Arctos generally follows global collection registries that include institution acronyms including:
- Global Biodiversity Information Facility (GBIF) Registry of Scientific Collections (GRSciColl)
- Index Herbariorum
Institution
Expanded Institution Acronym
Taxonomy Source
Collections may choose and order any number of Taxonomy Source, code table. Classifications are applied to records from the first source which includes data for all taxa used in an identification.
Searching
From SpecimenSearch, Catalog Number accepts arguments of several forms. The following table is illustrative.
Input | Matches | Why |
---|---|---|
12 | 12 |
No-operator inputs are string matched. |
12-14 | 12 , 13 , or 14 |
Dash-separated smaller–>larger integers specify a range. Note that there is a 1000-item limit on ranges and lists. |
=12-14 | 12-14 |
”=” (equals) prefix overrides all other operators and assumptions; only a matching string is returned. |
12-11 | 12-11 |
“Second” item is smaller than “first” item; not considered as range. |
12-0110 | 12-0110 |
“Second” item is zero-padded so not considered an integer; not considered as range. |
12,13,14 | 12 , 13 , or 14 |
Commas are treated as list delimiters unless the value is prefixed with an equals sign. Note that there is a 1000-item limit on ranges and lists. |
12,13a,14 | 12 , 13a , or 14 |
Commas are treated as list delimiters unless the value is prefixed with an equals sign. Neither catalog numbers nor list elements must be numeric. Note that there is a 1000-item limit on ranges and lists. |
%12% | 12 , 12 1, 12 a, 999483612 345, …. |
”%” is “match anything.” This matches anything CONTAINING 12. |
%12 | 12 , 112 , AABC-5-a12 , …. |
”%” is “match anything.” This matches anything ENDING WITH 12. |
_12 | 012 , a12 , 912 , …. |
“_” is “match any single character.” |
1_2 | 1 02 , 112 , 1 A2 , …. |
“_” is “match any single character.” |
Understanding Cataloged Items
We address assigning catalog numbers to material with a few brief examples.

━━━━

_TASK PROMPT_
Please answer from the Arctos text above: what limit applies to ranges and lists entered in a Catalog Number search?

━━━━

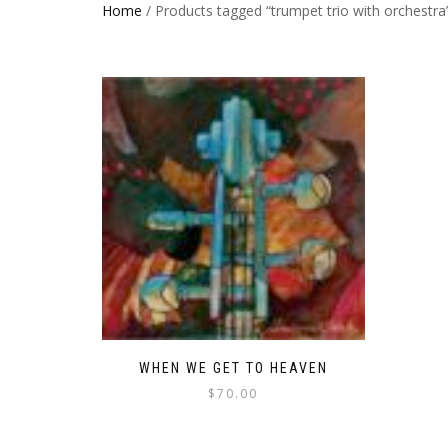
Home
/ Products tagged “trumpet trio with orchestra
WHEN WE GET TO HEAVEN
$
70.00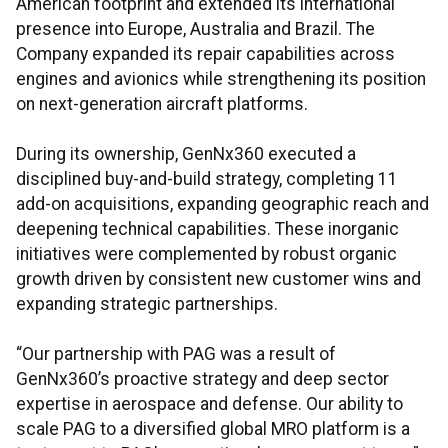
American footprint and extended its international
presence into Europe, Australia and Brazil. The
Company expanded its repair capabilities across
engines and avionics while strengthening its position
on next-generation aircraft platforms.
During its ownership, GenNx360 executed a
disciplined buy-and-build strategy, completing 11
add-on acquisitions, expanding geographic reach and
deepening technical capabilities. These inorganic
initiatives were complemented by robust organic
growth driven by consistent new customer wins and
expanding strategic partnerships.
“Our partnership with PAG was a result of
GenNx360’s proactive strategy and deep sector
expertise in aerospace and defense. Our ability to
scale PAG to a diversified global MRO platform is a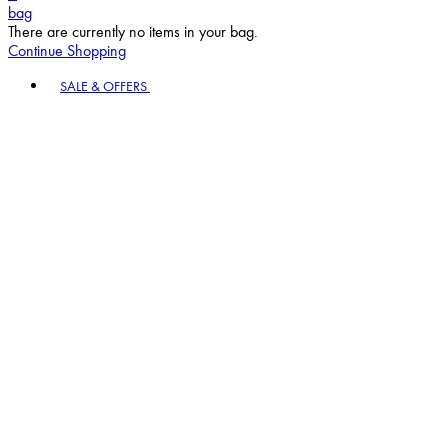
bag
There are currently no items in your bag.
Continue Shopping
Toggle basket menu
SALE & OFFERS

━━━━

_EXERCISE ANSWER_
There is a 1000-item limit on ranges and lists.